= John Chudleigh (MP for Lostwithiel) =

English privateer, nobleman, knight and MP

John Chudleigh/Chidley of Stretchleigh, Ermington, Devon (c. 1584 - c. 1634) was an English privateer, captain, nobleman, knight, and member of Parliament for Lostwithiel.

== Origins ==

John Chudleigh was the son of an unsuccessful privateer and nobleman named John Chidley (d. 1589) and Elizabeth, daughter of George Speake. His family was a family of ancient nobility whose first major member about whom much is known was James de Chudleigh (d. ~1401).

The family had long been involved with local government having held the office of Sheriff of Devon 5 times and having produced several members of parliament.
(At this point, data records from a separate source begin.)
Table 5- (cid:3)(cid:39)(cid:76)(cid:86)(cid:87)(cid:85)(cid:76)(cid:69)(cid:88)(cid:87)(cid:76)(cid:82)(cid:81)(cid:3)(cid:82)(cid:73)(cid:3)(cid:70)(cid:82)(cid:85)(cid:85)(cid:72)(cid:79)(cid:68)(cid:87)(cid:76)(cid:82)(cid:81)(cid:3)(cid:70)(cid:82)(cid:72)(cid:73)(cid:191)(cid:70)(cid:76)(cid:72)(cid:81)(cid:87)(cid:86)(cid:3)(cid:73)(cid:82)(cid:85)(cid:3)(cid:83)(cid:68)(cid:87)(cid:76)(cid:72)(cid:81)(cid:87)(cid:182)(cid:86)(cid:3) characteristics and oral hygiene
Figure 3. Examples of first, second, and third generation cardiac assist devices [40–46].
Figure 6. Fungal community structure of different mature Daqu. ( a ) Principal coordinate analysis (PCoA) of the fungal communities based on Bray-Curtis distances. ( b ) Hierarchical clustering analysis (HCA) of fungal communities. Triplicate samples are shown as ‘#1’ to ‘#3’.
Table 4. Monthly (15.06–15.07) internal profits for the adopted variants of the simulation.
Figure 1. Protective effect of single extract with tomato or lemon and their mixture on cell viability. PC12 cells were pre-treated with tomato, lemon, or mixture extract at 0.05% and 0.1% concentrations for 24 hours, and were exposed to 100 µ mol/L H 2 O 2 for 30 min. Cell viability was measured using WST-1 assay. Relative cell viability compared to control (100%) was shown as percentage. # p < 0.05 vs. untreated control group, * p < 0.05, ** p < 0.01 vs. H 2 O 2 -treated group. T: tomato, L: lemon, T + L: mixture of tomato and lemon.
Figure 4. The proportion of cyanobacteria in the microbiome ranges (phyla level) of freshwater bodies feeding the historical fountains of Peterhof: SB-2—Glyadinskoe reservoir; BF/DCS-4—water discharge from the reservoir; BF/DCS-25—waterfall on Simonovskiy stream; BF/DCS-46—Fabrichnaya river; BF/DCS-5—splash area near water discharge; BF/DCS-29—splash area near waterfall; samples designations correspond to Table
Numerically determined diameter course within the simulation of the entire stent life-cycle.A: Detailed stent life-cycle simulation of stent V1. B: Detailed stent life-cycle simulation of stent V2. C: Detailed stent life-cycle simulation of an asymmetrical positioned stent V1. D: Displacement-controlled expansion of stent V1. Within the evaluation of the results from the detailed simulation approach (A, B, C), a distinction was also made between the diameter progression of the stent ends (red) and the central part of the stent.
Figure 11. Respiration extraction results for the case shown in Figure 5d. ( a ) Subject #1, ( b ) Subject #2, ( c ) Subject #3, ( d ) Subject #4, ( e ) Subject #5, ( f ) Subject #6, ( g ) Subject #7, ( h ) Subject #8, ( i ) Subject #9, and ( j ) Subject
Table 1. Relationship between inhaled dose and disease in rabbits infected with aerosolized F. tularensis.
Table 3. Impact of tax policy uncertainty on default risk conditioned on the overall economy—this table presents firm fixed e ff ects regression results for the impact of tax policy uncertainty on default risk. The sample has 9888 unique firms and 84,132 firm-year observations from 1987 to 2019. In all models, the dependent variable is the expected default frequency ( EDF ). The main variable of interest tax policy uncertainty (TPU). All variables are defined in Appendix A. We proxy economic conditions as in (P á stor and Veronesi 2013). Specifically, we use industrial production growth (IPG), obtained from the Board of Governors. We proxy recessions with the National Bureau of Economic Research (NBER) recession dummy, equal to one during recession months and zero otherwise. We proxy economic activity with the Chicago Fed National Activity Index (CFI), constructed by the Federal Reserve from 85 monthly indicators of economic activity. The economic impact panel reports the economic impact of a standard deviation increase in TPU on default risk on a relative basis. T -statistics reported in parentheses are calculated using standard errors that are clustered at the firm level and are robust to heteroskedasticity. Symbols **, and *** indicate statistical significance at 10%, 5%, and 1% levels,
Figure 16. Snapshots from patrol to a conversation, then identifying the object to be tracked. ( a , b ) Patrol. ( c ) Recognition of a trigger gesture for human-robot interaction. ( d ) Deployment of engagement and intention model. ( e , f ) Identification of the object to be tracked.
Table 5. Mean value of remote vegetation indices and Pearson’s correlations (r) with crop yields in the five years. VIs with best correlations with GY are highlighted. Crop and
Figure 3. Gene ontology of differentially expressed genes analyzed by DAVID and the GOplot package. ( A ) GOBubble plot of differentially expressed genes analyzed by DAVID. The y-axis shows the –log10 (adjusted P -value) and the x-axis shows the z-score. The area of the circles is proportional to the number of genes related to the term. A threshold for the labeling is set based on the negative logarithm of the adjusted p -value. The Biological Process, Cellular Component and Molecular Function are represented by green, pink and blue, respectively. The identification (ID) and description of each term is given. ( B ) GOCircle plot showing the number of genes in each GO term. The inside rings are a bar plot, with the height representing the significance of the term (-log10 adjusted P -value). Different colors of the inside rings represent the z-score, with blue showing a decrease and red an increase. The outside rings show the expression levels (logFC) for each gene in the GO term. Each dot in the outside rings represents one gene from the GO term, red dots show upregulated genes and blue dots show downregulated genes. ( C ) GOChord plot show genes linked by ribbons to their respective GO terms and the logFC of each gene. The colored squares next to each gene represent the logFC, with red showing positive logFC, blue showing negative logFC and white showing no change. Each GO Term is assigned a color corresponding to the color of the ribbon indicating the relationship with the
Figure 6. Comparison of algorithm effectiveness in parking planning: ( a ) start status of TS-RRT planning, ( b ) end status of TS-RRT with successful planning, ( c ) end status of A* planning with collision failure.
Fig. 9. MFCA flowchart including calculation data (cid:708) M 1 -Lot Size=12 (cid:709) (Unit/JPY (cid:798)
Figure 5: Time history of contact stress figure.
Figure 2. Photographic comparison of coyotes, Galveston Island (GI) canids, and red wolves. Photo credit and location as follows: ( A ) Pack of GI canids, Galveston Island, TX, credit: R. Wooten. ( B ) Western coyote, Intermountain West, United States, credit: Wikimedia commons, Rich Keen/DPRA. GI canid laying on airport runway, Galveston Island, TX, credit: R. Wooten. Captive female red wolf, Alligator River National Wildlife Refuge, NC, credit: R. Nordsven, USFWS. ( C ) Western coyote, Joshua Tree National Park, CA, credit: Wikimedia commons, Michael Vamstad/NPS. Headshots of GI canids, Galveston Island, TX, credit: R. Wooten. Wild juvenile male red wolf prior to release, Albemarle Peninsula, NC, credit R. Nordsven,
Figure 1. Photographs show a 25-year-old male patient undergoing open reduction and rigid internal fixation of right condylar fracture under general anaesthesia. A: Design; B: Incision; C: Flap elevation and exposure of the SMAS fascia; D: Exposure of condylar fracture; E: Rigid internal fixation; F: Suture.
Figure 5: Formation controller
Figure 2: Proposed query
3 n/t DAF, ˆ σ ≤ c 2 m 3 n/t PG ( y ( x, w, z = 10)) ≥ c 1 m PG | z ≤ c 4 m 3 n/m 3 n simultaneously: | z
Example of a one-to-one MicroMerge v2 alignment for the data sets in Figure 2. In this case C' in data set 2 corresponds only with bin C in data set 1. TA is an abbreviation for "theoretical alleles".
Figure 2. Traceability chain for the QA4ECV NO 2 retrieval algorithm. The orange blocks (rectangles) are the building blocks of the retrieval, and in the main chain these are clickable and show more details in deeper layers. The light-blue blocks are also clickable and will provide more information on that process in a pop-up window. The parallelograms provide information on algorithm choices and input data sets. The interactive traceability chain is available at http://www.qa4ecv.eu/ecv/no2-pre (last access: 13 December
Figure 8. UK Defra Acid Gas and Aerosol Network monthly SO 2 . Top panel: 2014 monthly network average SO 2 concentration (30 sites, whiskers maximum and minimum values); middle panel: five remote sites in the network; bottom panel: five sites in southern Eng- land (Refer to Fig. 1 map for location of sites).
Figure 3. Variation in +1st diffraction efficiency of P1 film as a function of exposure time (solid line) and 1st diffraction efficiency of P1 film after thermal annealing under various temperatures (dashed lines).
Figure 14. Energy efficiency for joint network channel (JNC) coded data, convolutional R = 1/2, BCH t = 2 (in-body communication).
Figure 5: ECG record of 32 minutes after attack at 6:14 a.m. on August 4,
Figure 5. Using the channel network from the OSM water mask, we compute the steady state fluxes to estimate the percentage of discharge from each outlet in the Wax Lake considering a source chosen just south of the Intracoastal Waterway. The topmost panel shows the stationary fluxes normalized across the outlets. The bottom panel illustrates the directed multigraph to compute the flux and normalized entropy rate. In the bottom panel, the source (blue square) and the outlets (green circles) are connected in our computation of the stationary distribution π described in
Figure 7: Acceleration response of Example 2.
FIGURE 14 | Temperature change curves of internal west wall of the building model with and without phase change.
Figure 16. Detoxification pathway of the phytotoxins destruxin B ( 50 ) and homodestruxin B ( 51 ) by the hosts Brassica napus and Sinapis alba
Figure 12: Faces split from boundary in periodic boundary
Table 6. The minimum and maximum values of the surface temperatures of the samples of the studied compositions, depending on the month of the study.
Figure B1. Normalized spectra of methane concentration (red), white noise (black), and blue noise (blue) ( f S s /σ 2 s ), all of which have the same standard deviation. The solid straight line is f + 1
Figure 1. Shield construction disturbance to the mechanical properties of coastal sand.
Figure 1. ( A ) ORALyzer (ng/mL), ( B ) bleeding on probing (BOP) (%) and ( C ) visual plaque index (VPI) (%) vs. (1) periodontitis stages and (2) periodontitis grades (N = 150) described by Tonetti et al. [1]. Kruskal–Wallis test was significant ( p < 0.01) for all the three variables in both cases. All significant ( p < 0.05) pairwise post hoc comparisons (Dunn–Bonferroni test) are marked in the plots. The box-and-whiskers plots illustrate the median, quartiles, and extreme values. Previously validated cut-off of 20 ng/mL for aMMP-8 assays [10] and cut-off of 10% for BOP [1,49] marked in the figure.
He was the brother of Sir George Chudleigh, 1st Baronet.

== Career ==

In 1617 he bought the ship the Flying Joan for 350 pounds and renamed it the Flying Chudleigh launching his naval career. He joined his relative Walter Raleigh's second expedition to Venezuela in pursuit of a treasure mine rumored to exist in Guiana. He did not take part in the attack on the Spanish settlement of St. Thomas but instead stood by his relative Raleigh who was following orders from King James I not to attack the Spanish.

The Spanish warded off the attack and although Chudleigh gained some loot from the expedition, his ship was impounded thanks to the efforts of the Spanish Ambassador to England Diego Sarmiento de Acuña, Count of Gondomar although he avoided being executed like his relative Walter Raleigh. In 1618 he petitioned the king and obtained the release of his ship.

Chudleigh sold his ship and received command of an armed Merchant ship as captain and participated in the effort to defeat Algerian Pirates in 1620. In June 1621 he and Sir Thomas Wilsford sunk one of the Algerians best Man-of-war ships, helped put other galleys to flight, and on his return to England received 30 pounds as Bounty (reward).

In 1624 he was given command of the ship Speedwell (1577 ship) and ordered to scour the English Channel. In October he transported the Count Ernst von Mansfeld to Flushing. In May 1625 he was given command of the English ship Rainbow (1586) where he joined the Cádiz expedition (1625) under Robert Devereux, 3rd Earl of Essex. Before the expedition he was knighted.

In 1626 he was appointed captain of the Bonaventure (1567) and served under Montagu Bertie, 2nd Earl of Lindsey. Later he was reappointed to be captain of the ship, and although he asked to be a messenger in George Villiers, 1st Duke of Buckingham's planned expedition Île de Ré his ship was not included in the ship which sailed for France. In the relief expedition led by Henry Rich, 1st Earl of Holland he was the Vice admiral.

The relief expedition did not arrive in time and on his return to England his ship was badly damaged which temporarily put him out of command and instead he was given a place on the council of war in 1628. His fellow councilors appointed him and two other captains to advise the Duke of Buckingham on the number of ships he would need to provide a constant guard of the Narrow Seas.

While he was on the council he submitted several proposals including one which he had made as early as 1625 to have temporary hospitals in convenient places to treat the ill and wounded. He played a dominant role aboard the flagship and his approval was required for plans to proceed. The day after presenting his proposals to the council of war he was elected to Parliament in Lostwithiel succeeding his brother in law Reginald Mohun (died 1642) (the same seat had been held by his elder brother in 1625).

After the Siege of La Rochelle naval operations in England were scaled back and Chudleigh was left without naval employment. The Board of Admiralty nominated him to serve as Admiral of the Narrow Seas but this was overruled by Charles I of England who perhaps recalled his tardiness in October 1627 and appointed Chudleighs former peer John Penington. In consideration of his services Chudleigh was granted a small French prize ship the St Mary instead.

In 1631 he bought the Wardship of William Lacy of Somerset for 200 pounds showing that he was still quite wealthy.

== Offices held ==

- Privateer Captain 1617-1618
- Captain in the Royal Navy 1620-1621, 1623-1628
- Commissioner to arrest the ship Esperance and make an inventory of its goods in 1624
- Vice Admiral 1628
- Member of the council of war 1628

== Marriages ==

His first marriage was a prestigious one to Margaret Courtenay daughter of William Courtenay (died 1630). His second marriage was to a more obscure woman Dorothy Norris daughter of Richard Norris. It is uncertain if he had any children.